### DOCUMENT EXTRACT
-- begin --

The accuracy of flood forecasting models depends crucially on understanding wave runup. I use theory, insitu and remote observations, numerical modeling, computer vision, and deep learning to (1) investigate numerically the runup dependence on bathymetry and incident wave conditions, (2) improve video-based bathymetry estimates, and (3) characterize infragravity waves in 10m depth, for use in boundary conditions of runup models. Implementation into operational runup observing systems and models is ongoing.

A numerical modeling (SWASH) study used 138 hindcast historical storm waves, two offshore boundary conditions, and 24 representative eroded beach bathymetries from a Southern California beach. The runup 2% exceedance level varied by more than 30% in response to changes in bathymetry or infragravity wave boundary conditions. An empirical parameterization trained on this dataset includes both a foreshore beach slope beta_f and an effective mid-surfzone slope beta_eff (Chapter 2, Lange et al. 2022). Subaqueous bathymetry is usually unknown because of the large expense of insitu jetski surveys, but beta_f and beta_eff can be estimated approximately and cost-effectively from images.

-- end --

### WHAT THE TASK REQUIRES
Carry on the wave runup research text from its last sentence. The material that follows has no connection to the text on wave runup.

### DATASET ENTRIES

-- begin --

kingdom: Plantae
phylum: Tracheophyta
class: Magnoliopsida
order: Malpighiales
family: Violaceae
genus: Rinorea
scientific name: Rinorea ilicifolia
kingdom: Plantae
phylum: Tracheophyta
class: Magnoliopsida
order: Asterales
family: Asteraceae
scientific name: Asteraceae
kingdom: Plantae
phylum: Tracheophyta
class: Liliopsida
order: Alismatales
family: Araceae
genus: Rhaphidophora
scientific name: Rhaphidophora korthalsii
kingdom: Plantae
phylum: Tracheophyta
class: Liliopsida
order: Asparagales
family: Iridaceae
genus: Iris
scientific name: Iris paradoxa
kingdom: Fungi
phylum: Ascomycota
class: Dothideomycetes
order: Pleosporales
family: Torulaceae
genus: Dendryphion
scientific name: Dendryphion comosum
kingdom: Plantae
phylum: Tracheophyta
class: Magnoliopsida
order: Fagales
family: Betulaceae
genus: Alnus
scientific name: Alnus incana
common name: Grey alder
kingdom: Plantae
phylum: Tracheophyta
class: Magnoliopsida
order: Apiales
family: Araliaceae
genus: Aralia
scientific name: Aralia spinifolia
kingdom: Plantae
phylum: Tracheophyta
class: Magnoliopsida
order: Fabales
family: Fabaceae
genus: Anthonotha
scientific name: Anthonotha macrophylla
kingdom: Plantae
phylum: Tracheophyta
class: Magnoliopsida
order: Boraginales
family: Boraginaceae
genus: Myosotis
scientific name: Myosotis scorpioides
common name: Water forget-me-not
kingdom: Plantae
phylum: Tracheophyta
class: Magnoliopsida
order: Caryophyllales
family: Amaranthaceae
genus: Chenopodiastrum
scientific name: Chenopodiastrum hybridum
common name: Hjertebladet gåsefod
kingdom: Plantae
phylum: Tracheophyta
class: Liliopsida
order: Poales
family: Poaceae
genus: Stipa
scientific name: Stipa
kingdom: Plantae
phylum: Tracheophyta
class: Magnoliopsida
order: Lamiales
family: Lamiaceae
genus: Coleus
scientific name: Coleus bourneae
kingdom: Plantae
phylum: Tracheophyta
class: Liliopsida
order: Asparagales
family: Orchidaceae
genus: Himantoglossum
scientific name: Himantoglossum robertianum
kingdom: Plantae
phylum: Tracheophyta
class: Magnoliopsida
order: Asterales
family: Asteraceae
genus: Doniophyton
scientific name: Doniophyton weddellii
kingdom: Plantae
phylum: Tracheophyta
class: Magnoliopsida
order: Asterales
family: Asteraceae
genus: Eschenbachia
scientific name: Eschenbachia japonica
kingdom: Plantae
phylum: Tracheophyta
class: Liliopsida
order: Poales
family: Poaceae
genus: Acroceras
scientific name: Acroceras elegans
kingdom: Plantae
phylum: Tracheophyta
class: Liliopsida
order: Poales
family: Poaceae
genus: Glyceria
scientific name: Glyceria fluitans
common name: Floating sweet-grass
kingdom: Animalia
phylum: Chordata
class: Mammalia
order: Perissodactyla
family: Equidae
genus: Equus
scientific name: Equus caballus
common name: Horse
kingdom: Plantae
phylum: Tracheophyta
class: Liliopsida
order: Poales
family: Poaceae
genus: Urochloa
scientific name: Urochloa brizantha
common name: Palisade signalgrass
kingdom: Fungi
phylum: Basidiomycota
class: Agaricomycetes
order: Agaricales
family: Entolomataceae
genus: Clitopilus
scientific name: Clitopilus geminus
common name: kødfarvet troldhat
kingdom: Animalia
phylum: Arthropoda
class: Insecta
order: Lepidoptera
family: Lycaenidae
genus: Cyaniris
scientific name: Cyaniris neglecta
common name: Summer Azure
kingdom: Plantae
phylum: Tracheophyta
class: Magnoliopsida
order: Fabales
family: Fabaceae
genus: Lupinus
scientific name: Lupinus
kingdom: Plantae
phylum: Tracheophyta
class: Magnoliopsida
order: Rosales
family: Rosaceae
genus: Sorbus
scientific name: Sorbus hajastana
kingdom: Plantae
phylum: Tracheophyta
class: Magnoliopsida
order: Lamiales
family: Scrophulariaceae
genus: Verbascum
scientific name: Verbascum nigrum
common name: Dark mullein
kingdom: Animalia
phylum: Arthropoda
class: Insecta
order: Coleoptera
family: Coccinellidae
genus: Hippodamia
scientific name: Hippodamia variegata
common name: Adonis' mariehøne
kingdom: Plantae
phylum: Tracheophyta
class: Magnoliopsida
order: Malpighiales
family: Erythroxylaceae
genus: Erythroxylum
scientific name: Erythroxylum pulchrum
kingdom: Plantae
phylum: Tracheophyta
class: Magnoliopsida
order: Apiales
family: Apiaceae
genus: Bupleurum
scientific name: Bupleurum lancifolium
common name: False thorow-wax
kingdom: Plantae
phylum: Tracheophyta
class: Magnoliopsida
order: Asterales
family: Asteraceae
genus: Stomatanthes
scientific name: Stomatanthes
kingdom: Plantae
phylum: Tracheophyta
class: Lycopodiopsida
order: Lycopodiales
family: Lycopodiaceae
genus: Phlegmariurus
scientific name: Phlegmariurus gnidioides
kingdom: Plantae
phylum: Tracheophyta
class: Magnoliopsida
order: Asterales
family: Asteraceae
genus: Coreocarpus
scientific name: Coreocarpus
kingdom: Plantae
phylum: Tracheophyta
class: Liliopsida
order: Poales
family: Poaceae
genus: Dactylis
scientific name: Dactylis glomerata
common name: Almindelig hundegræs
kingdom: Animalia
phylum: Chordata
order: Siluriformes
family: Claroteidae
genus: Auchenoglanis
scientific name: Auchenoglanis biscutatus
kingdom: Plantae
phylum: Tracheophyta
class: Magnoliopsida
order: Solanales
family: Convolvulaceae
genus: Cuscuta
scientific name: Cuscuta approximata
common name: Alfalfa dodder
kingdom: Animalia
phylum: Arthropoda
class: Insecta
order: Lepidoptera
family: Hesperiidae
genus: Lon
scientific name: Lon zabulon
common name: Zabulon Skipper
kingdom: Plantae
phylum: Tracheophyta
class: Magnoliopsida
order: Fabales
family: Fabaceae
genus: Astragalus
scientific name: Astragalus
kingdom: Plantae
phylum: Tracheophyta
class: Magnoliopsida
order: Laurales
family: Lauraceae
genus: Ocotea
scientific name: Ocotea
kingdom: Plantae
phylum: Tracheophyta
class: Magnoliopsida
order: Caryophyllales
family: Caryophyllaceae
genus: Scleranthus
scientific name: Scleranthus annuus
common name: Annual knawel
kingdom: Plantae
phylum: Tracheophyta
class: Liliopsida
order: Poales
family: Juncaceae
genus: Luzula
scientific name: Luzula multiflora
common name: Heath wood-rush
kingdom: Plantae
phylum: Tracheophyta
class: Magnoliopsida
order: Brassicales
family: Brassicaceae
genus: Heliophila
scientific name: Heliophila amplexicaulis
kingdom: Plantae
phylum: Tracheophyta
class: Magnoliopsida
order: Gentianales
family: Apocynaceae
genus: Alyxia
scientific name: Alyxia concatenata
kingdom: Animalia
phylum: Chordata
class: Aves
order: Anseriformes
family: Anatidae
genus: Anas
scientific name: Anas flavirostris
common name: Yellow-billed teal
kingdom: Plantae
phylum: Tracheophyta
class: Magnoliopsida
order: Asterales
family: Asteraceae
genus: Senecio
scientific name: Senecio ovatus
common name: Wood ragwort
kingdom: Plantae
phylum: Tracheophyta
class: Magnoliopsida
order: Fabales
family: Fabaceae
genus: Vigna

-- end --

### RESPONSE TO THIS TASK
The new 2-slope runup models have smaller errors than 1-slope models, but lack generality and have fundamentally limited accuracy. I show that useful bathymetry can be extracted from video collected during a single 17-minute quadcopter hover. The existing cBathy algorithm is extended with a crest-tracking algorithm that significantly reduces large cBathy errors near the breakpoint. The crest-tracking algorithm uses a deep-learning neural network to annotate timestacks for celerity estimates, and the depth inversion includes a nonlinear correction. This approach reduces RMSE surfzone depth errors to 0.17m, from ~0.81m with cBathy (Chapter 3, Lange et al. 2023, revision submitted to Coastal Engineering).

The infragravity offshore (~10m depth) boundary condition is another potential error source in the runup model estimates. Several years of observations show that free infragravity waves are often much larger (up to x10) than the bound waves often used as a boundary condition. A parameterization of the incident-free IG wave field is combined with the predicted boundwave energy into a sea surface elevation timeseries of the incident IG energy suitable for use in numerical models (Chapter 4).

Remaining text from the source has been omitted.